Questions for roundtable participants

  1. How do legal struggles over abortion involve commitments to justice for all reproducers, particularly those made more marginal and vulnerable by law? [35 mins]
  2. What does the failure of law to support abortion access positively (and the relative success of abortion funds, providers and support networks) tell us about the limits of law and legal action? [35 mins]
  3. Where do you see the struggle for reprojustice in abortion law, and more generally, going in future? [35 mins]

In this month of May, and on the fifth anniversary of #Repealedthe8th, we pay tribute to all the reproductive workers around the world and to all the creative and committed activity that seeks to reproduce law otherwise. We reflect on support for all those whose everyday reproductive actions, including becoming unpregnant, make the world live!

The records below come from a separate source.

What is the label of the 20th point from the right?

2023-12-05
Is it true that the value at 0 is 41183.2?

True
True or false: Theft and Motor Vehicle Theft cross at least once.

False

Organisers: Ruth Fletcher, Leverhulme Research Fellow, QMUL Centre for Law and Society in a Global Context; Catherine Conlon, Reproductive Citizenship Project, School of Social Work and Social Policy, Trinity College Dublin; Matt Evans and Gbemisola Obolo, QMUL Legal Advice Centre.

Speakers

Catherine Conlon (chair) is Associate Professor of Social Studies, Trinity College Dublin, Principal Investigator of the Reproductive Citizenship Project, co-author of the UnPAC study (pdf), and academic advisor to the O’Shea operational review of Ireland’s abortion law (2023).

Barbara Baird is Associate Professor in Women’s and Gender Studies, Flinders University, author of the forthcoming history of abortion provision in Australia Abortion Care is Health Care, and co-convenor of South Australian Abortion Action Coalition where abortion was decriminalised in 2021.

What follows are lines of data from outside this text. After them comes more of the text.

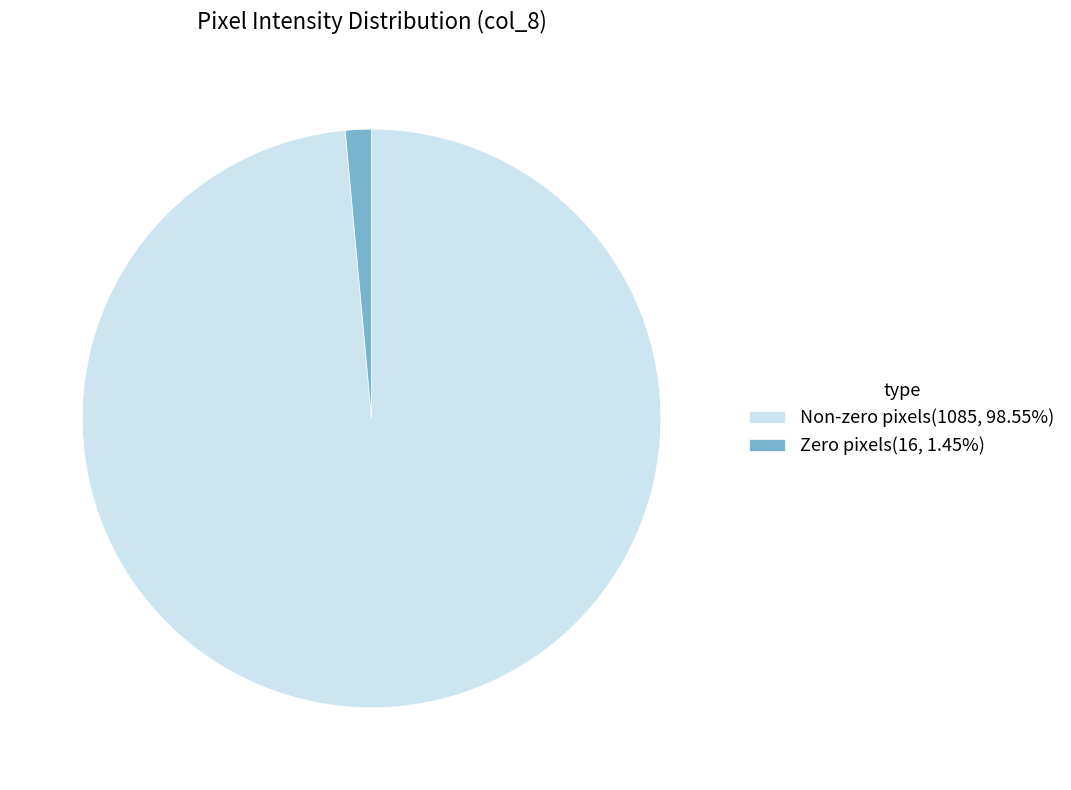

What is the ratio of the value at Non-zero pixels(1085, 98.55%) to the value at Zero pixels(16, 1.45%)?

67.8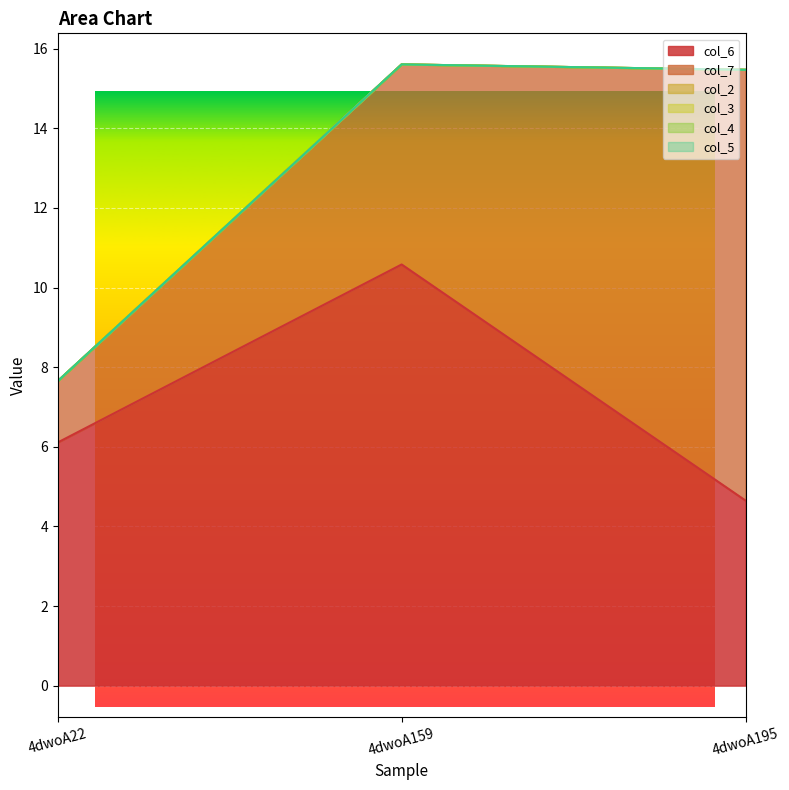

Which series has the largest total across all categories?

col_6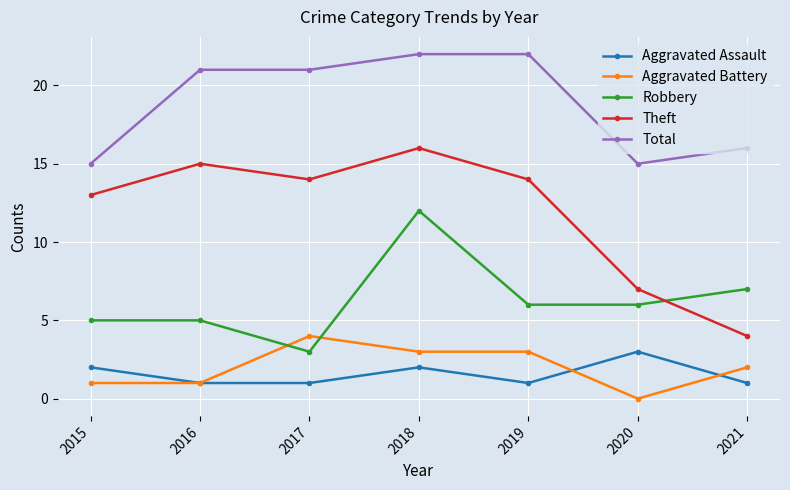

What is the total value across all series at 2019?

46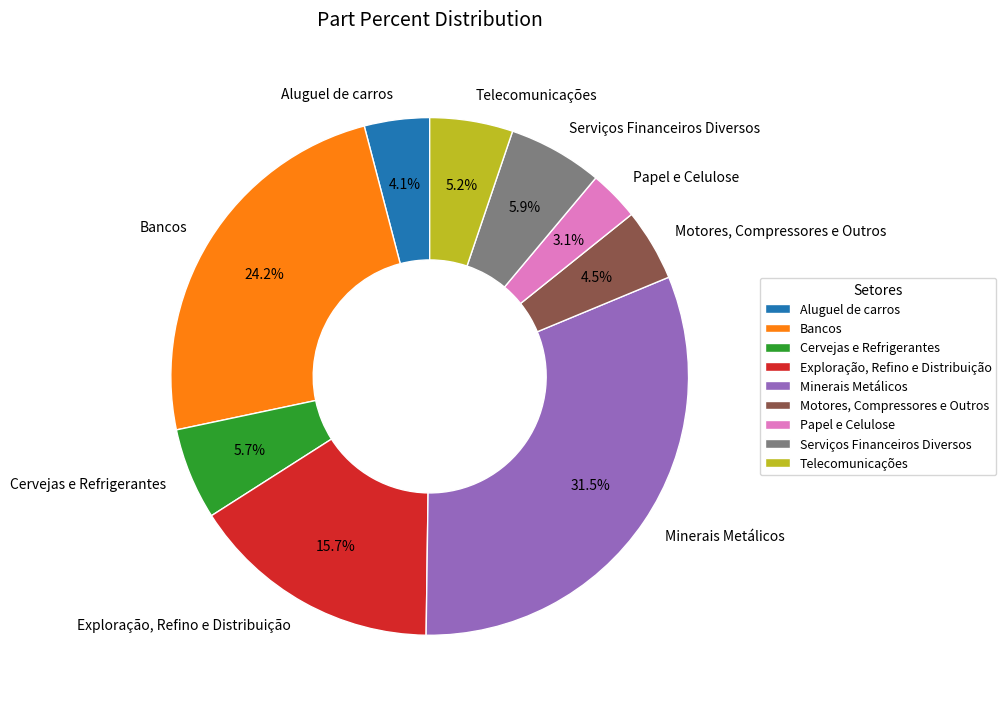

What is the ratio of the value at Telecomunicações to the value at Bancos?

0.2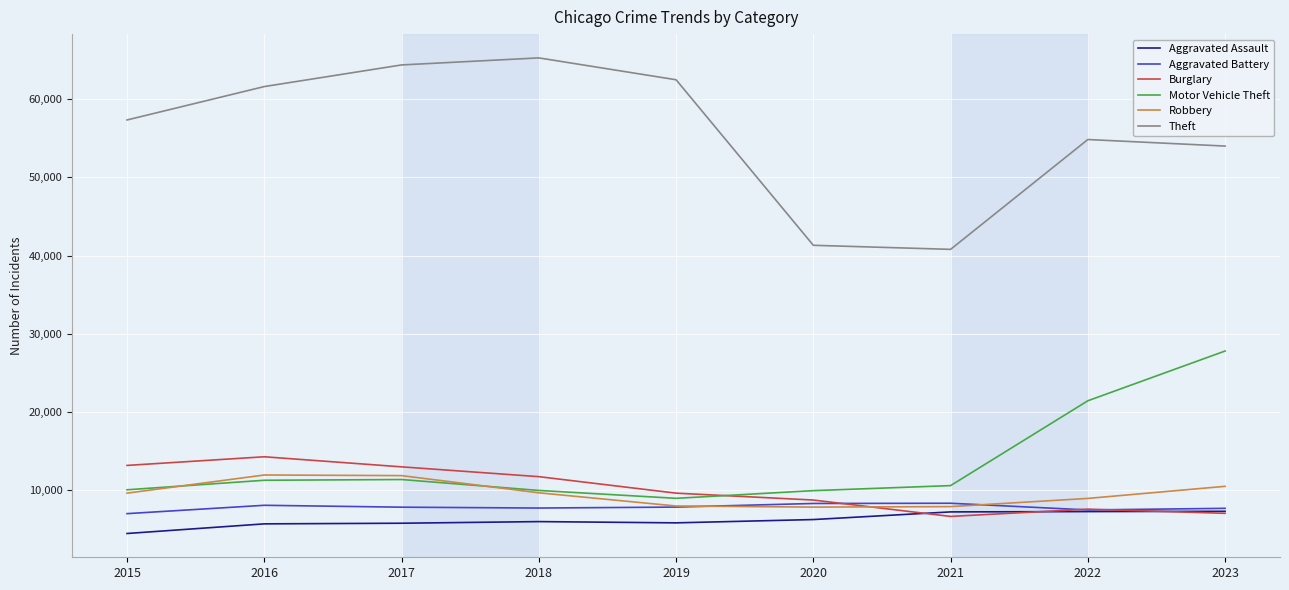

The Aggravated Battery series shows 7490 at 2022. True or false?

True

Erica Millar is a DECRA Research Fellow working on institutional abortion stigma, author of Happy Abortions, and a lecturer in the School of Crime, Justice and Legal Studies, La Trobe University. 

Kate Antosik-Parsons is a Post-Doctoral Research Fellow in the School of Social Studies, Trinity College Dublin, an art historian and a visual artist, and a past organiser with the Dublin Bay North Repeal the Eighth campaign.

Maeve Taylor is Director of Advocacy and Communications at the Irish Family Planning Association, the leading provider of sexual and reproductive health services in Ireland, and a published human rights practitioner.

Paola Bergallo is Associate Professor in the School of Law at the Universidad Torcuato di Tella, author of publications on public health, gender justice and reproductive rights, including El Aborto en America Latina (2018), and advocate in the 2021 legalisation of abortion in Argentina.

**Please note joining details will be sent the day before the event

A hybrid version of this workshop will be held later on 22 May at 6-8 PM. This will include Caoilfhionn Gallagher, Emma Campbell, Máiréad Enright, Sabrina Germain, Sandra Duffy.